THE first occupation of Van Diemen’s Land as a British settlement dates from June 13th, 1802, when Lieutenant John Bowen, of H.M.S. "Glatton," was instructed by the Governor of New South Wales to proceed thither from Sydney, in order "to establish His Majesty’s right" to the island. The penal establishment which the Imperial Government had constructed on the shores of Port Jackson was full to overflow, and the no less enchanting shores of the Derwent were destined to receive some of its scum and sediment. A mere handful of convicts, guarded by a few soldiers, constituted the vanguard of the great army of criminals which was to follow. They landed and encamped at a place called Risdon or Restdown, four miles above the site of Hobart, and on the opposite side of the river. They were subsequently reinforced by the arrival of a small party of free settlers, with their wives and children, and nearly three hundred male convicts, with their guards under the command of Lieutenant Collins, who had made an unsuccessful attempt to found a settlement on the shores of Port Phillip, as related in an earlier chapter of this work. 496 Hell's Gates, Davey RiverThe "Ocean," with the first division of the party, which numbered four hundred and two in all, anchored in the Derwent on January 30th, and the second detachment in the "Lady Nelson" on February 16th, 1804. Collins landed on the spot where the City of Hobart now stands, selected it as the site of the future capital, and named it after the then Secretary of State for the colonies. In obedience to the orders of Governor-General King the captain of the "Lady Nelson" repaired to the Tamar, and finding the country eligible for settlement, reported accordingly to Sydney, whence Colonel Patterson was thereupon sent with a small party of prisoners, reaching the entrance of the river in October, 1804. York Town and George Town were successively chosen as the sites of a convict station, but were relinquished two years afterwards in favour of Launceston, which received its name after Governor King’s birthplace in Cornwall, while the river obtained its appellation from the picturesque stream which flows past that ancient town.

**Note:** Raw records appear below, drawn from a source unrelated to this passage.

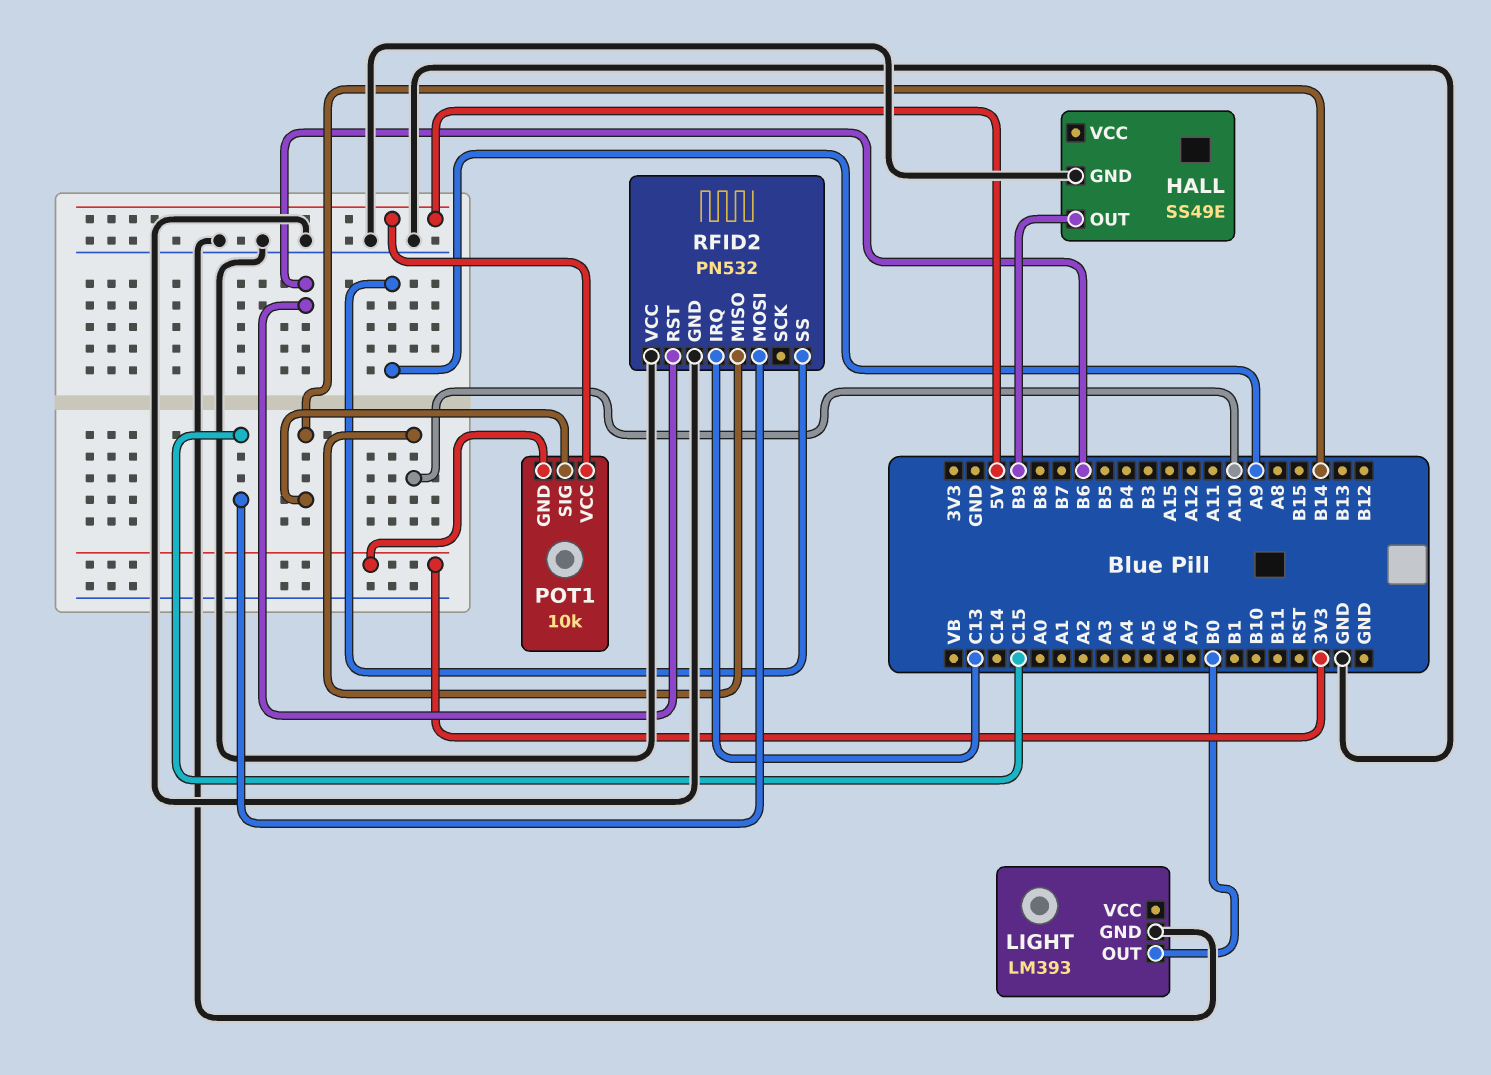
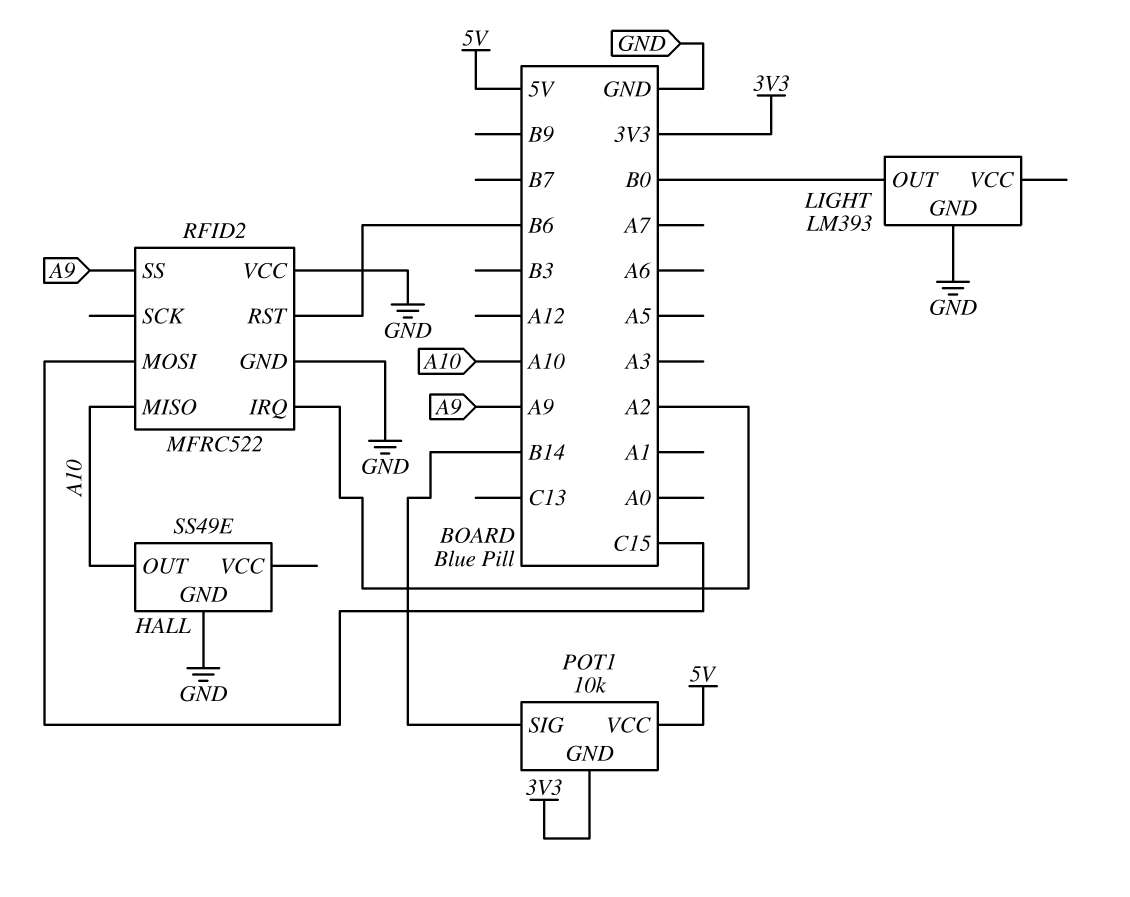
HALL pin OUT: B9 -> A10
RFID2: PN532 -> MFRC522
RFID2 pin IRQ: C13 -> A2

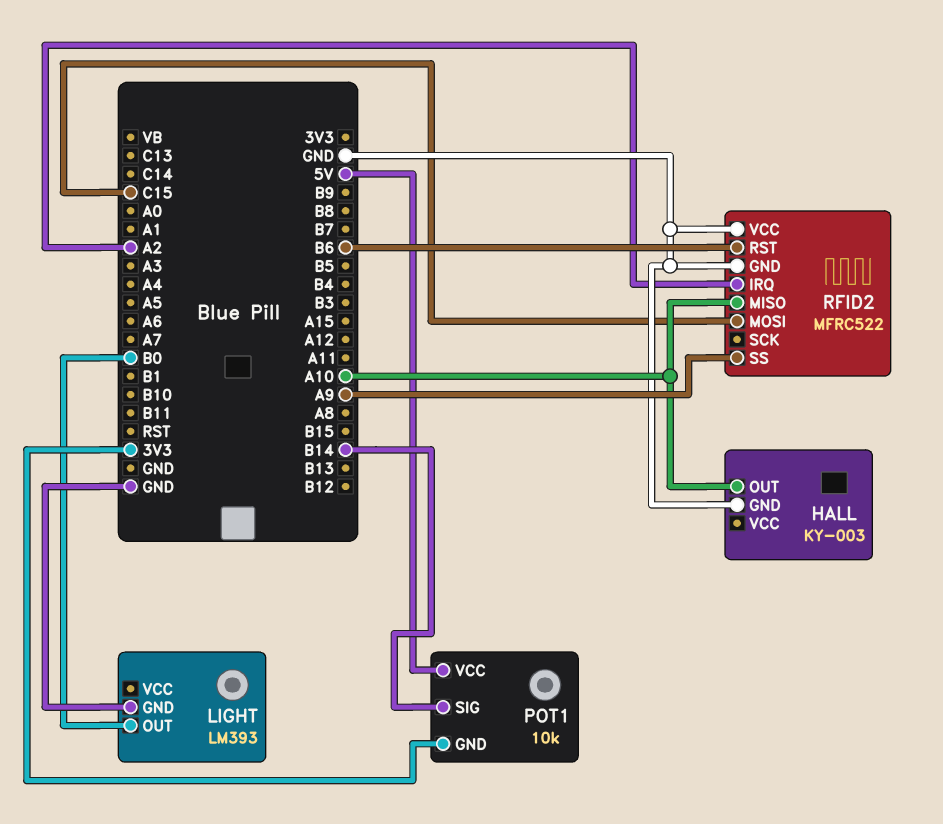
HALL: SS49E -> KY-003

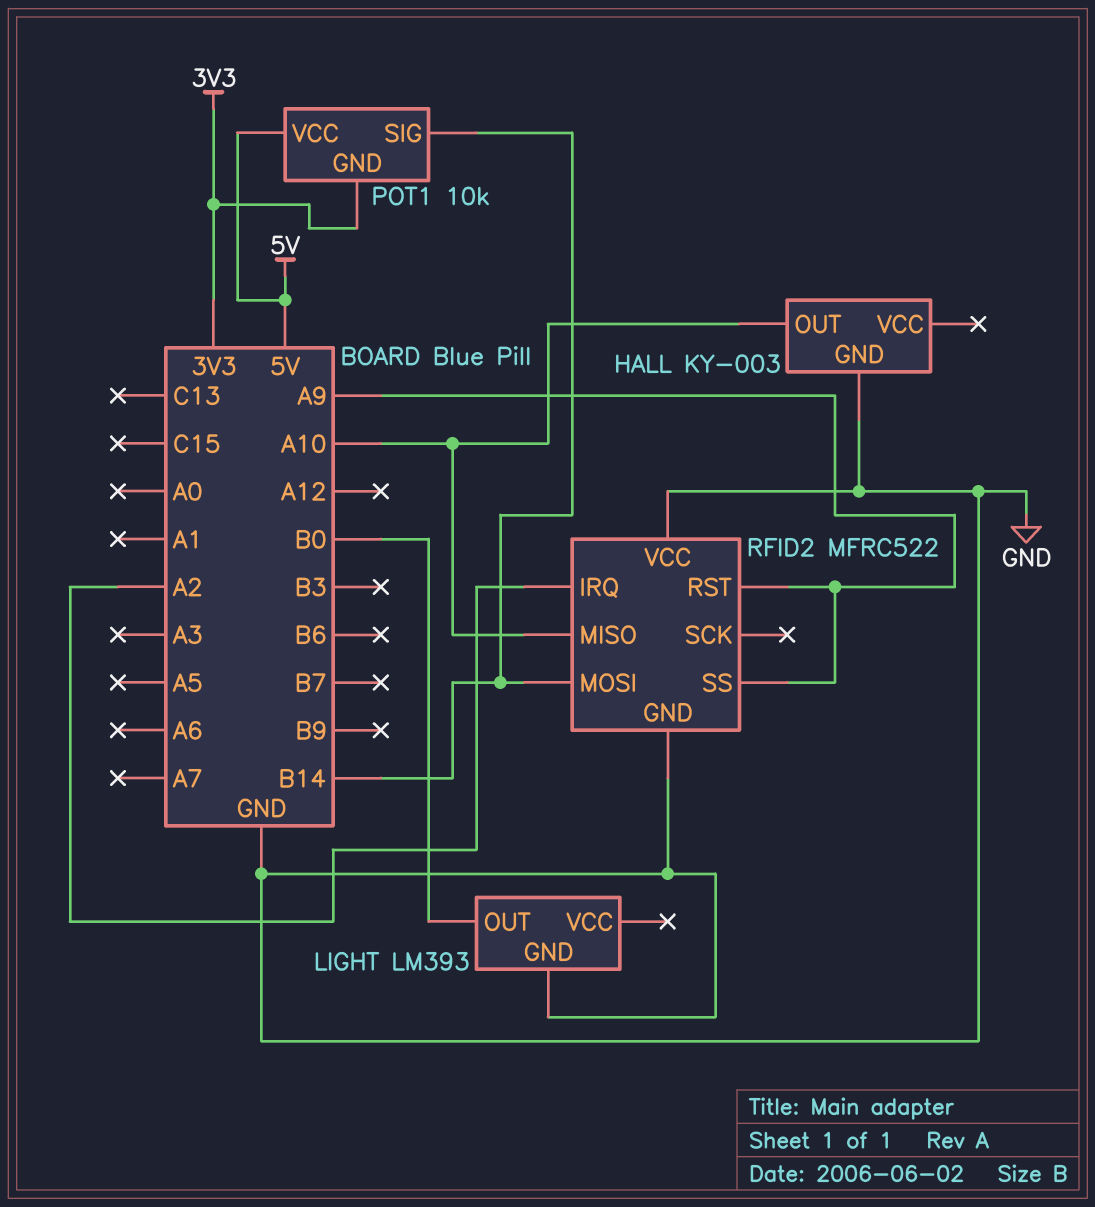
RFID2 pin MOSI: C15 -> B14
RFID2 pin RST: B6 -> A9

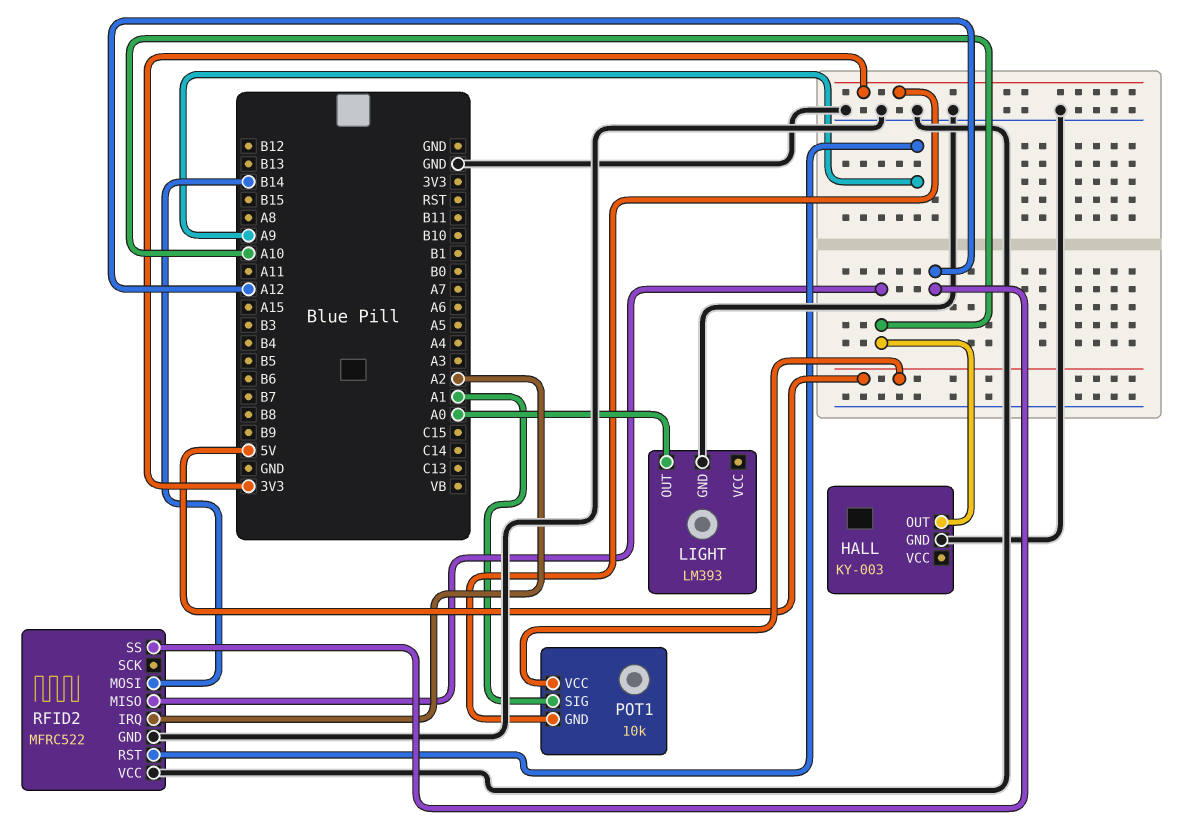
LIGHT pin OUT: B0 -> A0
POT1 pin SIG: B14 -> A1
RFID2 pin SS: A9 -> A12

Collins was appointed lieutenant-governor of the southern settlement, and Patterson was entrusted with the control of the northern one, subject to the general authority of the King’s representative in Sydney. Between the two settlements there was for some time no overland communication, and its pioneer, Lieutenant Laycock, spent nine weary days in prosecuting his arduous journey from Launceston to Hobart Town. In the year 1805, Van Diemen’s Land received an accession of population from Norfolk Island, which had been settled in 1788-9 from New South Wales, but was required for other uses in 1805. Its inhabitants received liberal grant of land in the southern part of the island, but added very little to its industrial development. The early years of Van Diemen’s Land were years of trial, vicissitude, and privation. Dependent at first upon the mother colony for the supplies of food, the failure of the crops in New South Wales brought the islanders to the verge of starvation. The provisions of the settlement, which had been stored in a government depot, were all but exhausted, and the convicts were enfranchised for a time in order to enable them to procure from the wild animals in the bush the food which the authorities were unable to provide for them; and it was only by the timely arrival of a cargo of wheat from India in 1810, that an end was put to a period of rigorous scarcity which had lasted for upwards of two years, and entailed such privations on the community.